Seriousness has paid off in a serious way for Bisco when it comes to both his music and his want to help mold the artists of the future. In 2005 he sat down with fellow emcee Tah Phrum Duh Bush, and educator Rosaleen Knoepfel, and the three of them developed Knoepfel’s still-running after school program, Urban Art Beat. The program has a team of emcees who volunteer their time after school to mentor inner city youth and give them guidance with something they’re interested in - the music of hip-hop. Bisco’s inspiration has proved to be very motivating as Tah remembers, “one time he said something that will never leave me; ‘This is important work for the future of our planet. These kids are the diamonds and we are the miners.’ I'm not sure if I've ever seen him as passionate about anything other than his music.”

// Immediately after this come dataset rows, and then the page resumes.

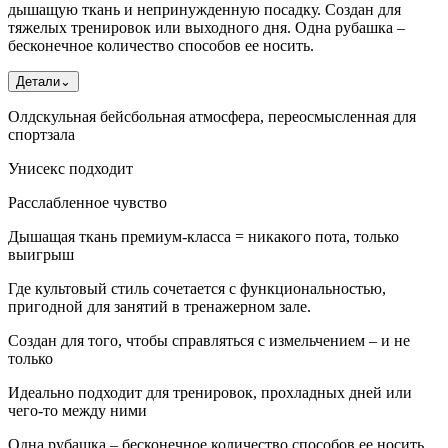
дышащую ткань и непринужденную посадку. Создан для
тяжелых тренировок или выходного дня. Одна рубашка –
бесконечное количество способов ее носить.
Детали
⌄
Олдскульная бейсбольная атмосфера, переосмысленная для
спортзала
Унисекс подходит
Расслабленное чувство
Дышащая ткань премиум-класса = никакого пота, только
выигрыш
Где культовый стиль сочетается с функциональностью,
пригодной для занятий в тренажерном зале.
Создан для того, чтобы справляться с измельчением – и не
только
Идеально подходит для тренировок, прохладных дней или
чего-то между ними
Одна рубашка – бесконечное количество способов ее носить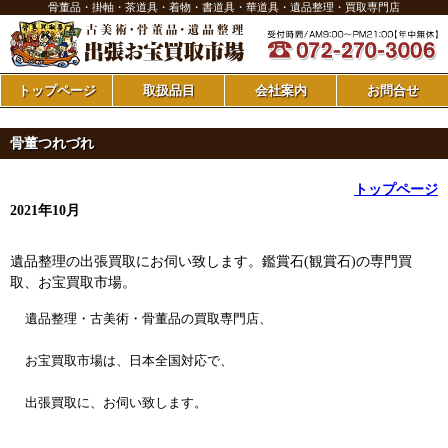
骨董品・掛軸・茶道具・着物・書道具・華道具・遺品整理・買取専門店
トップページ
取扱品目
会社案内
お問合せ
骨董つれづれ
トップページ
2021年10月
遺品整理の出張買取にお伺い致します。鑑賞石(観賞石)の専門買
取、お宝買取市場。
遺品整理・古美術・骨董品の買取専門店、
お宝買取市場は、日本全国対応で、
出張買取に、お伺い致します。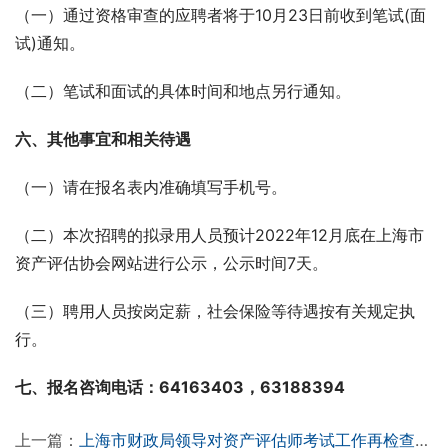
（一）通过资格审查的应聘者将于10月23日前收到笔试(面
试)通知。
（二）笔试和面试的具体时间和地点另行通知。
六、其他事宜和相关待遇
（一）请在报名表内准确填写手机号。
（二）本次招聘的拟录用人员预计2022年12月底在上海市
资产评估协会网站进行公示，公示时间7天。
（三）聘用人员按岗定薪，社会保险等待遇按有关规定执
行。
七、报名咨询电话：64163403，63188394
上一篇：
上海市财政局领导对资产评估师考试工作再检查再督促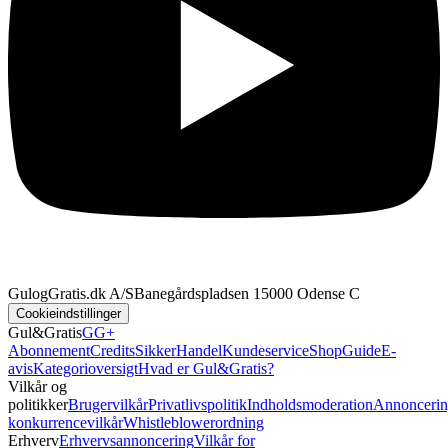
GulogGratis.dk A/S
Banegårdspladsen 1
5000 Odense C
Cookieindstillinger
Gul&Gratis
GG+
Abonnement
Credits
SikkerHandel
Kundeservice
Shop
Guide
E-
avis
Kategorioversigt
Hvad er Gul&Gratis?
Vilkår og
politikker
Brugervilkår
Privatlivspolitik
Indholdsmoderation
Annoncerin
konkurrencevilkår
Whistleblowerordning
Erhverv
Erhvervsannoncering
Vilkår for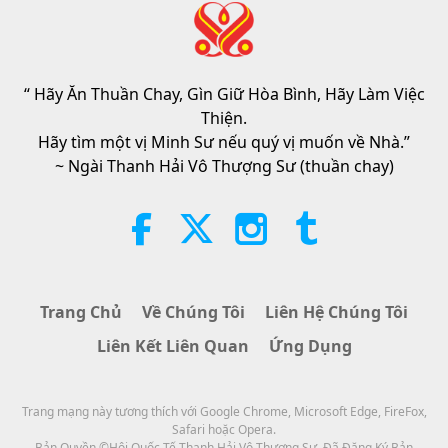
Đạo Đức Hồi Giáo Về Nước: Trích
Tuyển Kinh Hadith, Phần 1/2
“ Hãy Ăn Thuần Chay, Gìn Giữ Hòa Bình, Hãy Làm Việc
22:27
Thiện.
Lời Thánh Khải
2026-08-05
270
Lượt Xem
Hãy tìm một vị Minh Sư nếu quý vị muốn về Nhà.”
~ Ngài Thanh Hải Vô Thượng Sư (thuần chay)
Không Chỉ Canxi: Những Thói
Quen Hằng Ngày Định Hình Sức
Khỏe Xương
21:56
Sống Vui Sống Khỏe
2026-08-05
307
Lượt Xem
Trang Chủ
Về Chúng Tôi
Liên Hệ Chúng Tôi
Mặt Trăng: Người Bạn Đồng Hành
Liên Kết Liên Quan
Ứng Dụng
Rực Sáng Trên Bầu Trời Của
Chúng Ta, Phần 2/2
25:09
Trang mạng này tương thích với Google Chrome, Microsoft Edge, FireFox,
Khoa Học và Tâm Linh
2026-08-05
293
Lượt Xem
Safari hoặc Opera.
Bản Quyền ©Hội Quốc Tế Thanh Hải Vô Thượng Sư. Đã Đăng Ký Bản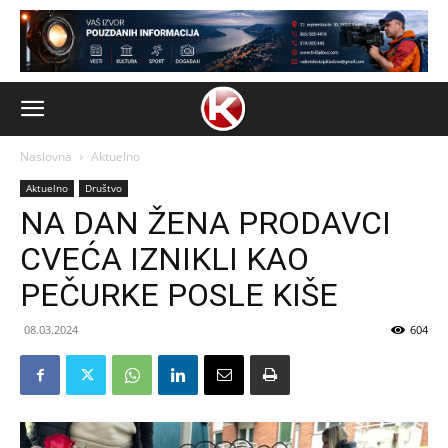
Naslovna
Aktuelno
Aktuelno
Društvo
NA DAN ŽENA PRODAVCI
CVEĆA IZNIKLI KAO
PEČURKE POSLE KIŠE
08.03.2024
604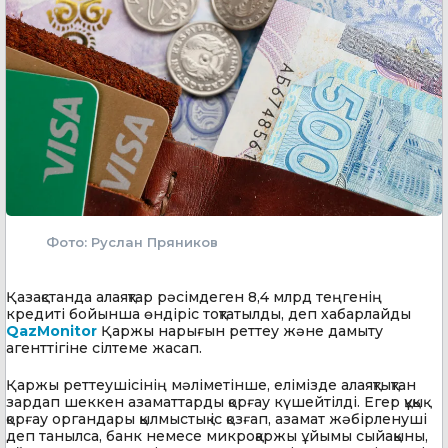
Фото: Руслан Пряников
Қазақстанда алаяқтар рәсімдеген 8,4 млрд теңгенің
кредиті бойынша өндіріс тоқтатылды, деп хабарлайды
QazMonitor
Қаржы нарығын реттеу және дамыту
агенттігіне сілтеме жасап.
Қаржы реттеушісінің мәліметінше, елімізде алаяқтықтан
зардап шеккен азаматтарды қорғау күшейтілді. Егер құқық
қорғау органдары қылмыстық іс қозғап, азамат жәбірленуші
деп танылса, банк немесе микроқаржы ұйымы сыйақыны,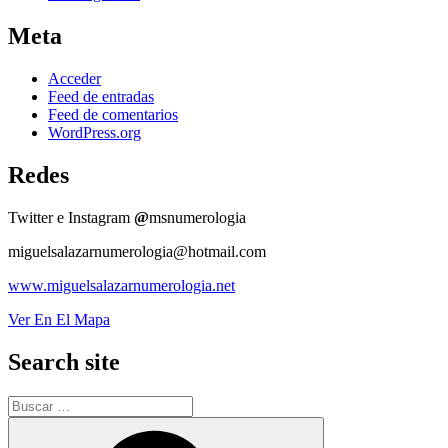
Meta
Acceder
Feed de entradas
Feed de comentarios
WordPress.org
Redes
Twitter e Instagram
@
msnumerologia
miguelsalazarnumerologia@hotmail.com
www.miguelsalazarnumerologia.net
Ver En El Mapa
Search site
Buscar
por:
Buscar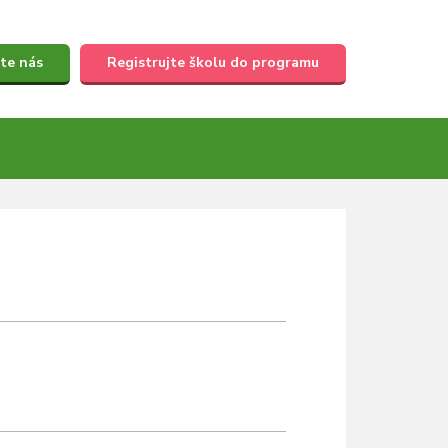
te nás
Registrujte školu do programu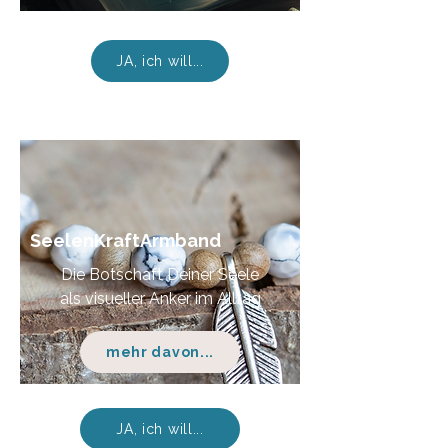
JA, ich will...
SeelenKraftArmband
Die Botschaft Deiner Seele
als visueller Anker im Alltag
mehr davon...
JA, ich will...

A huge hit, Urban Art Beat is now in its fourth year of operation and continues to expand. It’s an expansion Knoepfel says has been due in large part to Bisco’s work. “He holds down the original school site as the lead mentor, builds curriculum, runs meetings, recruits new artists. He's always pushing us forward.”

Bisco has taken his mentoring and teaching a step further this year; he’s now teaching art in the public school system in east New York. “Two days a week I go in and teach two periods of art, and I write the curriculum, so I get to give kids music and art while I make my own. I make a living off art and I feel like there’s something dope about being able to full 360 deliver it back. It feeds me and I get to feed that energy to someone else.”

Over the next few months Bisco will be feeding that energy to a lot more people as he’ll be performing at South By Southwest in March and touring Europe in April. When he returns to the US he wants to do a big show in Connecticut. “I want to book Acoustic Cafe,” he says, “I want to do something in Bridgeport where I can get everyone I know that’s still out there. I just sent the email to Acoustic Cafe to try to lock something for late June. I’m definitely trying to do some nice, classy, real good presentation of the music for Connecticut.”

If that show happens the night may end with another fan putting another sticker up in another bathroom. This time around, however, the bathroom would be at the Acoustic Cafe and the sticker would be a Bisco Smith one, potentially making it possible to track the artistic growth of one of the most prominent emcees to come from the state in a truly original, and most unusual, way.

Story originally ran in the FairfieldWeekly.